Stated task – Turn the lines of all the items below into a single numbered list, and omit any blank lines.

[Items stored from a collection]
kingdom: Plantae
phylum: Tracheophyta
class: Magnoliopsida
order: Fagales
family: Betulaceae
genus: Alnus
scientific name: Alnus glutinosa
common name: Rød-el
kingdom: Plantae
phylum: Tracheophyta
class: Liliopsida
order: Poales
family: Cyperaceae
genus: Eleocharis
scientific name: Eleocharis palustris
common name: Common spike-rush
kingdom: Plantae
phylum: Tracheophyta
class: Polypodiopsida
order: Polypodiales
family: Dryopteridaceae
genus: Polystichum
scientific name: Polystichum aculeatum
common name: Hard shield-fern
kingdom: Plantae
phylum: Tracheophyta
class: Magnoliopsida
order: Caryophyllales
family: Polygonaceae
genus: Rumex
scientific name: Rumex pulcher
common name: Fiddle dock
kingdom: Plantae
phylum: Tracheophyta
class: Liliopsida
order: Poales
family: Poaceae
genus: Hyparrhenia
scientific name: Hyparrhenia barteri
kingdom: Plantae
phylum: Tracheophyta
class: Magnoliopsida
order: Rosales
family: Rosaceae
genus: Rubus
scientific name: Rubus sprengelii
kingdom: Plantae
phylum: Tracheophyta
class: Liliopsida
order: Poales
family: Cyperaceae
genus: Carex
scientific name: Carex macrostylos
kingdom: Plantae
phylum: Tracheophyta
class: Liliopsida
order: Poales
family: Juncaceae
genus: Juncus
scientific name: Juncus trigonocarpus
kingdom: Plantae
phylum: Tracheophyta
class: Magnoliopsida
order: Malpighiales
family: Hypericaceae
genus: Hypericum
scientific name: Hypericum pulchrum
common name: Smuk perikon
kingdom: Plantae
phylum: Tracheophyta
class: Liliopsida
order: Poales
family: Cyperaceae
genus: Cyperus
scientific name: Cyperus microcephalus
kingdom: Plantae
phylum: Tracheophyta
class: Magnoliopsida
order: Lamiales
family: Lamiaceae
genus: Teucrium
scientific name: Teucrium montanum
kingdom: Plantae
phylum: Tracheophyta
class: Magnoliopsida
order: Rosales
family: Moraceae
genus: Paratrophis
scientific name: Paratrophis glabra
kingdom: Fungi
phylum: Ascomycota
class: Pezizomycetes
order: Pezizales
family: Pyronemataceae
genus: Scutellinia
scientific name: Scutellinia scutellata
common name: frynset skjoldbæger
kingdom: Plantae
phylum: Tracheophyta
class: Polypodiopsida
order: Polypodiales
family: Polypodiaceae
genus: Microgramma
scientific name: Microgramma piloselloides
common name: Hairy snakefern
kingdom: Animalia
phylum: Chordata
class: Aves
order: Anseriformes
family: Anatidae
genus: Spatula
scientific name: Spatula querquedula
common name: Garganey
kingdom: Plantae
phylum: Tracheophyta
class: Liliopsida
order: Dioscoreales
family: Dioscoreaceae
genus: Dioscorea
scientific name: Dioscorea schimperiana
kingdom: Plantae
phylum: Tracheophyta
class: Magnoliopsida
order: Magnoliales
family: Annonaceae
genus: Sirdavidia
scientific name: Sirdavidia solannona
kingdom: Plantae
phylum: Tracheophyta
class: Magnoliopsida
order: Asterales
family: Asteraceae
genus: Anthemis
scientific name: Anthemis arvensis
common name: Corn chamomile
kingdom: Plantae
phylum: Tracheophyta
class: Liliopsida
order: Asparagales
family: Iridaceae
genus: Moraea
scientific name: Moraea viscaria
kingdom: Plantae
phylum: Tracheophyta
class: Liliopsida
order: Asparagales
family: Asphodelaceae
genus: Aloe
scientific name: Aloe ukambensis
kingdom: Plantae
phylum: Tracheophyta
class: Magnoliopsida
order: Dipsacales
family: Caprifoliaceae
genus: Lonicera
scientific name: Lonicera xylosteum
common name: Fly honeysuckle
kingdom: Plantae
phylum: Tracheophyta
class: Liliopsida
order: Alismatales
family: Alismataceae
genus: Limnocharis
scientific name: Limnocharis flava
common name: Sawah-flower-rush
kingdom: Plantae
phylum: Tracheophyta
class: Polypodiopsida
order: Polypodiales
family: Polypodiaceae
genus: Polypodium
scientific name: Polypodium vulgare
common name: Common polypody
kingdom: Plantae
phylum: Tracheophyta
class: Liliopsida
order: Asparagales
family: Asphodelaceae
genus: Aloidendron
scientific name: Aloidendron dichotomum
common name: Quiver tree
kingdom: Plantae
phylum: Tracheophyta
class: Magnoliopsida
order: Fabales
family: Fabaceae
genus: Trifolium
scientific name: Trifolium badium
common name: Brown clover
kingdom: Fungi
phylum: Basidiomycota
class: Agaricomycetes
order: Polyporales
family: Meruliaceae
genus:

Result for this task –
1. kingdom: Plantae
2. phylum: Tracheophyta
3. class: Magnoliopsida
4. order: Fagales
5. family: Betulaceae
6. genus: Alnus
7. scientific name: Alnus glutinosa
8. common name: Rød-el
9. kingdom: Plantae
10. phylum: Tracheophyta
11. class: Liliopsida
12. order: Poales
13. family: Cyperaceae
14. genus: Eleocharis
15. scientific name: Eleocharis palustris
16. common name: Common spike-rush
17. kingdom: Plantae
18. phylum: Tracheophyta
19. class: Polypodiopsida
20. order: Polypodiales
21. family: Dryopteridaceae
22. genus: Polystichum
23. scientific name: Polystichum aculeatum
24. common name: Hard shield-fern
25. kingdom: Plantae
26. phylum: Tracheophyta
27. class: Magnoliopsida
28. order: Caryophyllales
29. family: Polygonaceae
30. genus: Rumex
31. scientific name: Rumex pulcher
32. common name: Fiddle dock
33. kingdom: Plantae
34. phylum: Tracheophyta
35. class: Liliopsida
36. order: Poales
37. family: Poaceae
38. genus: Hyparrhenia
39. scientific name: Hyparrhenia barteri
40. kingdom: Plantae
41. phylum: Tracheophyta
42. class: Magnoliopsida
43. order: Rosales
44. family: Rosaceae
45. genus: Rubus
46. scientific name: Rubus sprengelii
47. kingdom: Plantae
48. phylum: Tracheophyta
49. class: Liliopsida
50. order: Poales
51. family: Cyperaceae
52. genus: Carex
53. scientific name: Carex macrostylos
54. kingdom: Plantae
55. phylum: Tracheophyta
56. class: Liliopsida
57. order: Poales
58. family: Juncaceae
59. genus: Juncus
60. scientific name: Juncus trigonocarpus
61. kingdom: Plantae
62. phylum: Tracheophyta
63. class: Magnoliopsida
64. order: Malpighiales
65. family: Hypericaceae
66. genus: Hypericum
67. scientific name: Hypericum pulchrum
68. common name: Smuk perikon
69. kingdom: Plantae
70. phylum: Tracheophyta
71. class: Liliopsida
72. order: Poales
73. family: Cyperaceae
74. genus: Cyperus
75. scientific name: Cyperus microcephalus
76. kingdom: Plantae
77. phylum: Tracheophyta
78. class: Magnoliopsida
79. order: Lamiales
80. family: Lamiaceae
81. genus: Teucrium
82. scientific name: Teucrium montanum
83. kingdom: Plantae
84. phylum: Tracheophyta
85. class: Magnoliopsida
86. order: Rosales
87. family: Moraceae
88. genus: Paratrophis
89. scientific name: Paratrophis glabra
90. kingdom: Fungi
91. phylum: Ascomycota
92. class: Pezizomycetes
93. order: Pezizales
94. family: Pyronemataceae
95. genus: Scutellinia
96. scientific name: Scutellinia scutellata
97. common name: frynset skjoldbæger
98. kingdom: Plantae
99. phylum: Tracheophyta
100. class: Polypodiopsida
101. order: Polypodiales
102. family: Polypodiaceae
103. genus: Microgramma
104. scientific name: Microgramma piloselloides
105. common name: Hairy snakefern
106. kingdom: Animalia
107. phylum: Chordata
108. class: Aves
109. order: Anseriformes
110. family: Anatidae
111. genus: Spatula
112. scientific name: Spatula querquedula
113. common name: Garganey
114. kingdom: Plantae
115. phylum: Tracheophyta
116. class: Liliopsida
117. order: Dioscoreales
118. family: Dioscoreaceae
119. genus: Dioscorea
120. scientific name: Dioscorea schimperiana
121. kingdom: Plantae
122. phylum: Tracheophyta
123. class: Magnoliopsida
124. order: Magnoliales
125. family: Annonaceae
126. genus: Sirdavidia
127. scientific name: Sirdavidia solannona
128. kingdom: Plantae
129. phylum: Tracheophyta
130. class: Magnoliopsida
131. order: Asterales
132. family: Asteraceae
133. genus: Anthemis
134. scientific name: Anthemis arvensis
135. common name: Corn chamomile
136. kingdom: Plantae
137. phylum: Tracheophyta
138. class: Liliopsida
139. order: Asparagales
140. family: Iridaceae
141. genus: Moraea
142. scientific name: Moraea viscaria
143. kingdom: Plantae
144. phylum: Tracheophyta
145. class: Liliopsida
146. order: Asparagales
147. family: Asphodelaceae
148. genus: Aloe
149. scientific name: Aloe ukambensis
150. kingdom: Plantae
151. phylum: Tracheophyta
152. class: Magnoliopsida
153. order: Dipsacales
154. family: Caprifoliaceae
155. genus: Lonicera
156. scientific name: Lonicera xylosteum
157. common name: Fly honeysuckle
158. kingdom: Plantae
159. phylum: Tracheophyta
160. class: Liliopsida
161. order: Alismatales
162. family: Alismataceae
163. genus: Limnocharis
164. scientific name: Limnocharis flava
165. common name: Sawah-flower-rush
166. kingdom: Plantae
167. phylum: Tracheophyta
168. class: Polypodiopsida
169. order: Polypodiales
170. family: Polypodiaceae
171. genus: Polypodium
172. scientific name: Polypodium vulgare
173. common name: Common polypody
174. kingdom: Plantae
175. phylum: Tracheophyta
176. class: Liliopsida
177. order: Asparagales
178. family: Asphodelaceae
179. genus: Aloidendron
180. scientific name: Aloidendron dichotomum
181. common name: Quiver tree
182. kingdom: Plantae
183. phylum: Tracheophyta
184. class: Magnoliopsida
185. order: Fabales
186. family: Fabaceae
187. genus: Trifolium
188. scientific name: Trifolium badium
189. common name: Brown clover
190. kingdom: Fungi
191. phylum: Basidiomycota
192. class: Agaricomycetes
193. order: Polyporales
194. family: Meruliaceae
195. genus:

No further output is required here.